Заметив, как промелькнула чья-то тень, Каллахэн очнулся от оцепенения и схватился за крест, висевший на груди. Едва он его коснулся, как тот начал светиться, заливая кухню мерцающим светом.
Священник увидел Марка, который пытался вытащить мать в гостиную. Рядом с ними стоял Генри, и на его столь невозмутимом обычно лице было написано крайнее изумление: он не мог поверить своим глазам! А за ними возвышалась фигура, будто сошедшая с полотен Фрэнка Фразетты: губы на бледном лице растянулись в ухмылку, обнажая длинные острые клыки, а налитые кровью глаза горели, словно распахивая ворота в ад. Барлоу вытянул руки (Каллахэн успел разглядеть, какие тонкие и длинные у него были пальцы – совсем как у пианиста-виртуоза) и стукнул Джун и Генри головами друг о друга. Раздался громкий и тошнотворный хруст, и родители упали как подкошенные. Свою первую угрозу Барлоу исполнил.
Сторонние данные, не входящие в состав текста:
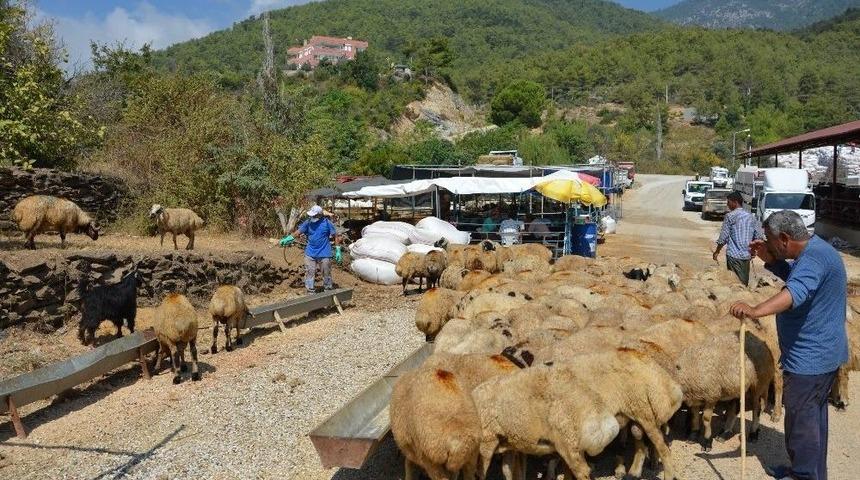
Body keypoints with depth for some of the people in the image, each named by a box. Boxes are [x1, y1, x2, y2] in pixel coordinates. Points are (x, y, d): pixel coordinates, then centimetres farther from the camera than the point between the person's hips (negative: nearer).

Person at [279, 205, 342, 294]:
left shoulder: (327, 223, -8)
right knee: (309, 273, 3)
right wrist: (287, 239, -17)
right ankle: (310, 291, 14)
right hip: (310, 253, 3)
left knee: (326, 273, 8)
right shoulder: (308, 222, -1)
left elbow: (336, 236, -3)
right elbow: (298, 232, -3)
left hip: (324, 254, -2)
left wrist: (338, 250, -6)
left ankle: (328, 290, 25)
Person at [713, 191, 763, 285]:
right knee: (744, 283, 13)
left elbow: (723, 237, -8)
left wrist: (717, 251, 3)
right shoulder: (751, 217, 10)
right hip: (746, 255, 6)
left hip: (734, 255, -6)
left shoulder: (730, 216, -6)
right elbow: (758, 237, 9)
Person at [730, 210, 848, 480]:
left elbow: (796, 292, -43)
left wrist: (756, 311, -57)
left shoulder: (814, 258, -25)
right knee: (812, 415, 23)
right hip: (821, 354, 11)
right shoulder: (814, 251, 9)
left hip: (810, 357, -11)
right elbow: (796, 278, 25)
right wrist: (771, 261, 7)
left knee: (801, 418, 0)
Марк испустил пронзительный крик, полный отчаяния, и бросился на Барлоу.
– Вот ты где! – удовлетворенно воскликнул тот своим властным и звучным голосом.
Марк вне себя накинулся на него и был тут же схвачен.
Каллахэн подался вперед, высоко подняв крест.
Довольная ухмылка Барлоу сменилась гримасой агонии, и он отступил назад, прикрываясь мальчиком. Под ногами захрустели осколки.
– Во имя Господа нашего… – начал Каллахэн.
При упоминании Господа Барлоу испустил крик, будто получил удар хлыстом, его рот с блестящими клыками скривился от нестерпимой боли, а на шее рельефно вздулись жилы.
– Не подходи! – крикнул он. – Не подходи, шаман! Или я пущу мальчишке кровь прямо сейчас! – И в подтверждение своих слов, будто гадюка в смертоносном броске, лязгнул клыками у самой шеи Марка.